Im Gegensatz zum erwähnten bewussten Nervensystem ist das vegetative System unbewusst. Es reagiert selbstständig auf Innen- und Außenreize. Daher wird es auch autonomes Nervensystem genannt. Ihm obliegt u.a. die Steuerung der Eingeweide und des Herz-Kreislauf-Systems. Es ist immer beteiligt, wenn wir aufgeregt sind oder unsere Verdauung nicht funktioniert. Darüber hinaus überwacht es unsere Biorhythmen und sexuelle Funktionen. Es reagiert auf Stress und körperliche oder seelische Anstrengungen. Das vegetative Nervensystem spielt aber auch eine wichtige Rolle bei der Entstehung und Erhaltung chronischer Schmerzen. Und nicht nur das, es hat sogar Einfluss auf unsere Emotionen und unseren Gefühlshaushalt. Damit unterliegt es auch den  Schwankungen unserer Stimmungen und des Wetters. Unser Bauchgefühl, das sich gelegentlich in besonderen Situationen meldet, setzt sich wahrscheinlich aus den vielen vegetativen Nervenzellen im Magen-Darmtrakt zusammen. Daher spricht man auch vom sog. Bauchhirn. Wie es scheint, ein außerordentlich wichtiges Nervensystem! 

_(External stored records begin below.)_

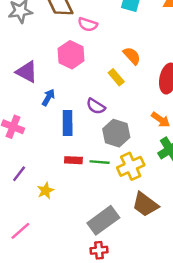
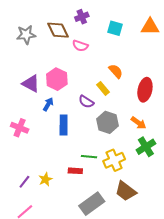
pink hexagon: (71, 55) -> (57, 79), moved
purple semicircle: (96, 106) -> (86, 102), moved
gray hexagon: (116, 133) -> (107, 122), moved
red rectangle: (73, 160) -> (75, 171), moved
purple line: (19, 174) -> (24, 182), moved

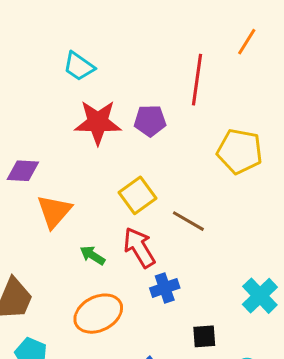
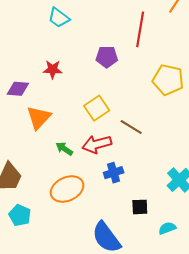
red star: (98, 122) -> (53, 69), moved, size x0.6
red arrow: (139, 248) -> (97, 144), turned -76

Das Vegetativum: keine Diagnostik, keine gezielte Therapie

Wichtig ja, aber kaum zu glauben: wir verfügen bei diesem Nervensystem bis heute nicht über  spezifische diagnostische oder therapeutische Kenntnisse. Das bedeutet, es gibt keine apparative Technik, die uns zuverlässig darüber aufklären kann, ob etwas mit unserem Vegetativum nicht stimmt. Vegetative Unruhezustände und Funktionsstörungen lassen sich demnach weder auf ihren Ursprung zurückführen noch sind sie gezielt behandelbar. Nur auf dem Wege der Ausschlussdiagnostik vermutet die Medizin schließlich eine vegetative Störung, wenn nämlich alle anderen Diagnose fähigen Erkrankungen ausgeschlossen sind. Daher greift die Menschheit seit allen Zeiten zur Selbsthilfe und probiert es mit beruhigenden Substanzen wie Zigaretten, Alkohol oder anderen Drogen. Letzteren lassen sich auch manche Medikamente zurechnen. Dazu passt die Meldung, dass Angststörungen massiv auf dem Vormarsch sind. Auch Schmerzen werden immer häufiger beklagt, und sie machen eine Höllenangst.